Today, SK Hynix is Nvidia's main HBM supplier.

"No one expected the HBM market would post such explosive growth," Shim said. "But we were ready in terms of performance and capacity."

Reuters spoke to three ex-SK Hynix executives including Shim and reviewed two books on the firm to help illustrate its early days and meteoric ⁠rise.

SK Hynix declined to comment on Reuters' questions about this story.

South Korea's stock market has been volatile of ‌late and SK Hynix's market cap fell below Samsung's on Wednesday.

CRISIS-RIDDEN

Founded in 1983 as Hyundai ‌Electronics, the firm went through crises and acquisitions before it became SK Hynix.

In 2001, it flirted with bankruptcy as chip prices plummeted before creditor banks, led by ‌state lenders, rescued it.

The creditors then tried to sell their stakes several times, including to Micron Technology in 2002, a decision that was ‌rejected by the company's board.

SK Group, then known for its telecoms and energy businesses, bought Hynix a decade later in a deal that prompted Standard & Poor's Ratings Services to assign SK Telecom a negative outlook, warning of the highly cyclical nature of the semiconductor industry and large capital expenditure requirements.

SK Group Chairman Chey Tae-won explained his thinking in a book published in January.

"What I really wanted to accomplish when we acquired Hynix was to transform it from a commodity memory producer into a mainstream ‌semiconductor company whose products are indispensable," Chey said.
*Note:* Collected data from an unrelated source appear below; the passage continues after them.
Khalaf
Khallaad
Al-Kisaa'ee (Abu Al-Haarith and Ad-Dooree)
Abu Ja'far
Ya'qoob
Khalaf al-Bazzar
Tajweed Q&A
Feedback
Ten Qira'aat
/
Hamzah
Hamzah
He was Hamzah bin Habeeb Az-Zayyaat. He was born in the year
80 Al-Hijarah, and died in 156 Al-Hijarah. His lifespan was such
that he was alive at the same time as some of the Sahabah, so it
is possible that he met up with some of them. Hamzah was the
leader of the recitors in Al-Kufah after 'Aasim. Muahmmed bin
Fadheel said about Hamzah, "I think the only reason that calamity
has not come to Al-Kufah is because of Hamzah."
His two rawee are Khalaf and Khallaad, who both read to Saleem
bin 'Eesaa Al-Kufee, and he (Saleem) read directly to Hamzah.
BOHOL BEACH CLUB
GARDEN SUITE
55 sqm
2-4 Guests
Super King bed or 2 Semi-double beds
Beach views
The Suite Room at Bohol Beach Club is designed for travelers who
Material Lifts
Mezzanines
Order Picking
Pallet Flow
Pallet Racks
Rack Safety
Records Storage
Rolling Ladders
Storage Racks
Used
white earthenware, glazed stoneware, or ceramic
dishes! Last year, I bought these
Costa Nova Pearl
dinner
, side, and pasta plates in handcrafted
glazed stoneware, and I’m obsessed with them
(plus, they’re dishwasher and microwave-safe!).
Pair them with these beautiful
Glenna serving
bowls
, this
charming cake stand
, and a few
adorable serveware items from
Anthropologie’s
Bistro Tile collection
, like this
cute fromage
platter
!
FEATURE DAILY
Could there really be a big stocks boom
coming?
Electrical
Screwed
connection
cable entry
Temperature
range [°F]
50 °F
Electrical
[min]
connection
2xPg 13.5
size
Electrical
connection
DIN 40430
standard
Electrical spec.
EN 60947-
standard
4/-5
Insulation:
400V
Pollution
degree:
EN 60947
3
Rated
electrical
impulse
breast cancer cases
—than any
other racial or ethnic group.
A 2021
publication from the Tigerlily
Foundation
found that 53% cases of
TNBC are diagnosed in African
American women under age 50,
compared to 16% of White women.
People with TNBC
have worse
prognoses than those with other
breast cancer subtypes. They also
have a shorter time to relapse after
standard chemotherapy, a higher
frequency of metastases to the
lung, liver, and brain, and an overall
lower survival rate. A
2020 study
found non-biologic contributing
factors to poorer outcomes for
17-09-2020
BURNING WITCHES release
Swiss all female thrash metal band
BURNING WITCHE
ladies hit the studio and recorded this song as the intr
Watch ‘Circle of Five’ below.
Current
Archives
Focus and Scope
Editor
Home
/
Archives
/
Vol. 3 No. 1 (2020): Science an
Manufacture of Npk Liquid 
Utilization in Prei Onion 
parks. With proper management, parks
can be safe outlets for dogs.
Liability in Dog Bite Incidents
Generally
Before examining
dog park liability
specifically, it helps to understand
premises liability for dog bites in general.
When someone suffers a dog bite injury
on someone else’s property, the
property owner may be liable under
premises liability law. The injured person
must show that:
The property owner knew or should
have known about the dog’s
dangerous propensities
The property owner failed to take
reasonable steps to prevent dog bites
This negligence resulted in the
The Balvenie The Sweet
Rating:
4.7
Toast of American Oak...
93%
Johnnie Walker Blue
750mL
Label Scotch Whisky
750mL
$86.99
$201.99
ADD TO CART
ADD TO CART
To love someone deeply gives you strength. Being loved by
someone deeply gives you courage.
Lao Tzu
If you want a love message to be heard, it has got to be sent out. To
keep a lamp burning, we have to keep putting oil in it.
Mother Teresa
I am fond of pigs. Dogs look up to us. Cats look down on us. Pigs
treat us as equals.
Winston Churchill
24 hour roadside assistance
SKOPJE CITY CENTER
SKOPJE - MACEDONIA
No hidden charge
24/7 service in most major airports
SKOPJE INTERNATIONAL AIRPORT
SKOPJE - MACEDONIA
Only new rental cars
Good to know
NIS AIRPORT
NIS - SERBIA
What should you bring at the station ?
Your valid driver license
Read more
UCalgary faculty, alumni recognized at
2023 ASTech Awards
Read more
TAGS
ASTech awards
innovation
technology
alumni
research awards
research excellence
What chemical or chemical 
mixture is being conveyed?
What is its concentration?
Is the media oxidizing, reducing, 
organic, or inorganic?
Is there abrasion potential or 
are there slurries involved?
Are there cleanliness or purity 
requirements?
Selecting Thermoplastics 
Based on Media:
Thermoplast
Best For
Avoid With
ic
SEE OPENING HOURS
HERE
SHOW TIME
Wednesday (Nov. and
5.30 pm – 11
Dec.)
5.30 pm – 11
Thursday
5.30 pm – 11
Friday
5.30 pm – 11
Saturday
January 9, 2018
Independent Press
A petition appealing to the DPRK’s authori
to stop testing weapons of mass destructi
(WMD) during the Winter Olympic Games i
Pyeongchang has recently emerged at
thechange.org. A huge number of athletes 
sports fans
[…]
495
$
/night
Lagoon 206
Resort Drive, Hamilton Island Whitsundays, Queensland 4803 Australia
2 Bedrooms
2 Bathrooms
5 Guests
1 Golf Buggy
Hyun Sun-yeop, a former SK Hynix HR executive, said its underdog status made it work harder.

"We believed that it would be impossible to overcome Samsung in commodity DRAM ⁠products," he said. "We were desperate to change ⁠the market dynamics. We needed a breakthrough."

Its focus on HBM later helped SK Hynix recover from the global memory industry's boom-and-bust cycle faster than Samsung. In 2023, a severe downturn battered memory prices, pushing SK Hynix to report an annual operating loss of 7.73 trillion won.

In 2024, the company posted a record operating profit and it briefly overtook Samsung as the world's top DRAM maker in 2025.

"No one would ever have imagined that SK Hynix would overtake Samsung," said Shin Jae-yong, a business administration professor at Seoul National University.

"It is almost impossible for a runner-up to catch up with the market leader in this capital-intensive industry, which requires massive investment. HBM was the powerful driver behind how they turned the tables."

Today, Samsung is playing catch-up. Its in-house foundry business supplies key components for HBM chips, while SK Hynix relies on Taiwan Semiconductor Manufacturing to produce the so-called base die using less advanced technology.

SK Hynix's fortunes helped power South Korea's economy, its stock market and made its employees attractive marriage material. It is preparing to list shares in the US as soon as August to broaden its investor base, Reuters has reported.

It has also outpaced the expectations of its top bosses, with shares rallying more than 340% this year.

In 2024, Chey, the SK Group chair, said SK Hynix should seek a market capitalization of 1 quadrillion won and eventually raise that to 2 quadrillion won, according to a book, Super Momentum.

On Monday, it became South Korea's most valuable listed company, with a market value of nearly 2.1 quadrillion won.